Testimony of Officer Ben Munji
Officer Ben Munji witnessed the events leading up to and including Altman’s
shooting. At the time of the trial, Munji lived more than 100 miles away, so his
testimony was given by deposition. Defendants designated the following portions of
Munji’s deposition transcript, which I admitted over plaintiffs’ objection:
Q.
At any point in time during this incident, were you on the verge
of shooting Mr. Altman?
A.
Yes, sir.
Q.
At what point in time?
A.
When he approached Officer Helgesen.

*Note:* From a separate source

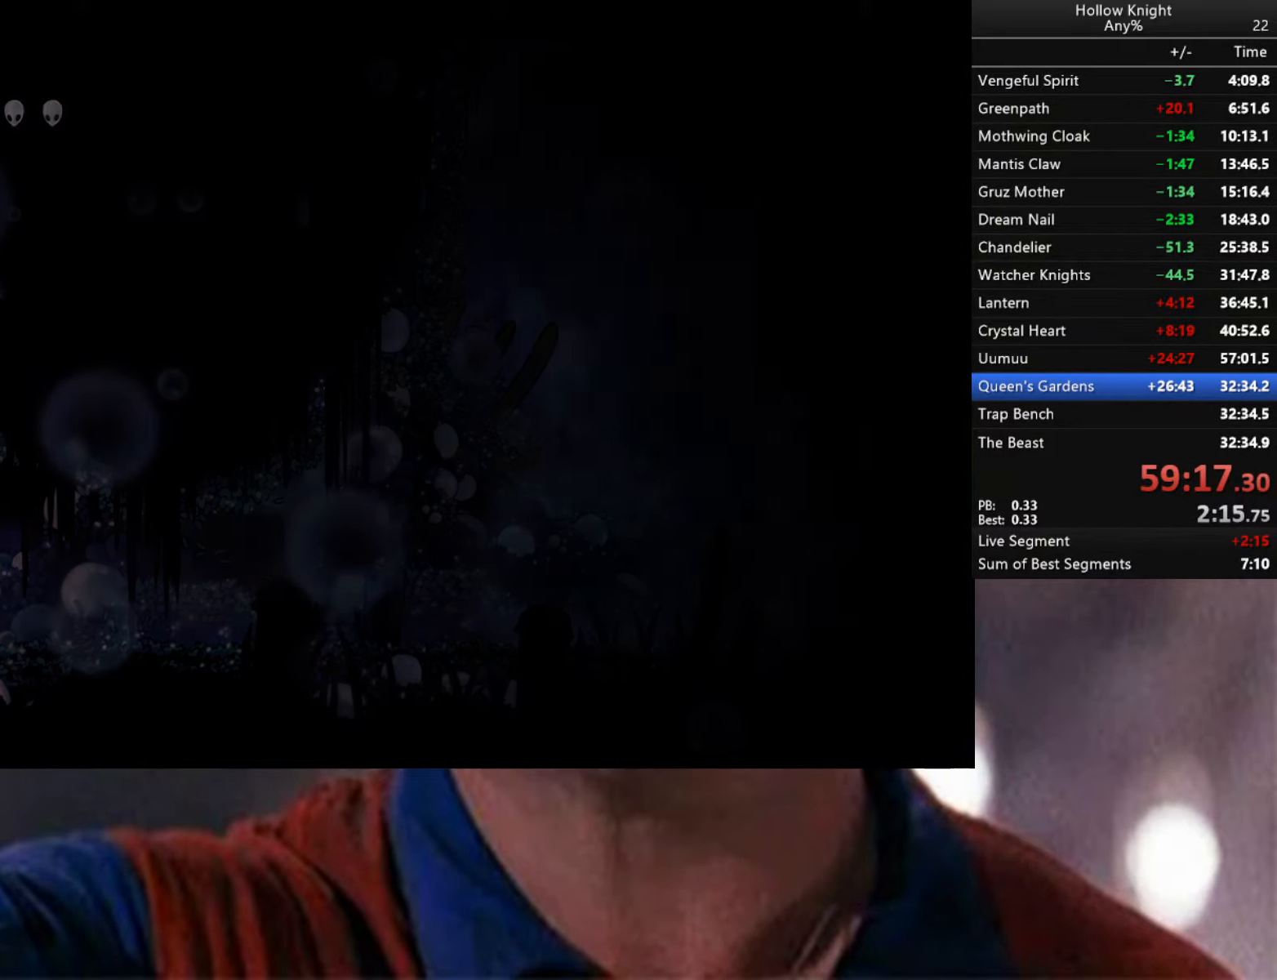
{"buttons": [], "left_stick": "left", "right_stick": "center", "events": [[67, "R2", "up"], [200, "left_stick", "center"], [433, "left_stick", "left"]]}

The only reason that I
didn’t is that I actually had a cross fire with Officer Bertaud and
Pugliesi.
Q.
And why were you going to shoot?
A.
Because he was a direct threat to Officer Helgesen[.]
Q.
And just to spell it out for the record, how was he a threat to
Officer Helgesen?
A.
Well, the fact that he had a knife in his hand and that he was
approaching aggressively, I believe that direct action - - his next
direct action, if he had gotten any closer to Officer Helgesen, was
to harm him with that knife[.]
Munji Dep. 61:13-62:5; Dkt. 182. This testimony was presented to the jury by
plaintiffs’ counsel.
Plaintiffs argue it was an error to admit this testimony because it amounted
to irrelevant and prejudicial “expert opinion testimony regarding to [sic] the
reasonableness of Officer Helgesen’s actions,” and served to “‘rubber stamp’ the
shooting officer’s actions . . . .” Dkt. 196 at 3.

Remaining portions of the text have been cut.